### Activity list
1 - In the comment on PCIe lanes, what supplies the extra 24 lanes on Intel platforms?
2 - Carry on the comment on PCIe lanes, picking up after its final sentence.

### Text block
-Fran- :
Oh, Juan, I see you conveniently ignored the "PCIe" lanes discussion from Ian. He's been trying to correct everyone on the subject, but I'll give you a summary:
- Intel has more than 44 lanes *on paper*, but in reality, the CPU maxes out at 44 and the extra 24 are provided by the north bridge. If you're planning to use the lanes for latency sensitive stuff, even with AMDs "less than stellar" drivers, they *will* reach parity in such tasks. No amount of moaning from either camp will change that fact. AMD is just faster, on paper, in regards to overall latency and bandwidth when it comes to PCIe lanes and Intel knows that.
- Intel (via marketing, obviously) is now trying to paint their platforms in the same light as AMD's "MOAR MOAR" stuff. PCIe lanes is now their new battle horse in their slides, from what I understood from Ian's rants. Hence you trying to paint it in a better light.
So, again, you need to read beyond the paper here. That is what Ian is doing (or trying to).

### Provided data
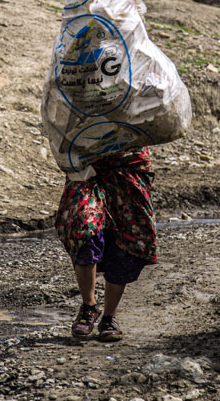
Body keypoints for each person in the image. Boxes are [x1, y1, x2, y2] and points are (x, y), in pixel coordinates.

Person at [55, 146, 157, 341]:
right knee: (83, 227)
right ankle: (89, 307)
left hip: (128, 164)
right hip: (86, 164)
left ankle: (109, 317)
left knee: (128, 236)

### Your written answers
1 - The north bridge.

2 -
As just explained in former posts, Ian is only counting lanes coming directly from the CPU whereas ignores the lanes comming from the PCH. He is ignoring that Intel provides PCIe3 for all platform lanes whereas AMD gives a mixture of PCI3 and PCie2 lanes. He is ignoring any other advantage of the X299 platform related to RAID/SATA/NVMe. He also ignores that those CPU lanes are maximum possible and not what one can find in X399 boards. Thus, the motherboard editor mentioned how the GIGABYTE X399 Aorus Gaming 7 leaves users only 48 usable PCIe lanes via expansion slots. because M.2, USB 3.1, etc. consume the rest of available lanes.
jdwii :
What i find interesting is people calling AnandTech anti Intel now like WHAT i've been reading on these sites for the past 10 years and i all i kept reading was how they are Amd haters haha same as Techspot when Amd fanboys claimed Steve was a Intel fanboy and now he is all in love with ryzen.
Anandtech was humorously named IntelTech due to his bias when Anand was the boss. Anand is gone and new boses are biased in the opposite way. The site is now humorously named AMDTech. Not only reviews, but forums as well. This is well-known and discussed in several forums. Once the media reported an investigation about the dirty tactics used by biased mods. The title was: "Anandtech forums on trial: The corruption runs deep". I hope someone publishes something similar now, because the situations is 10times worse than then.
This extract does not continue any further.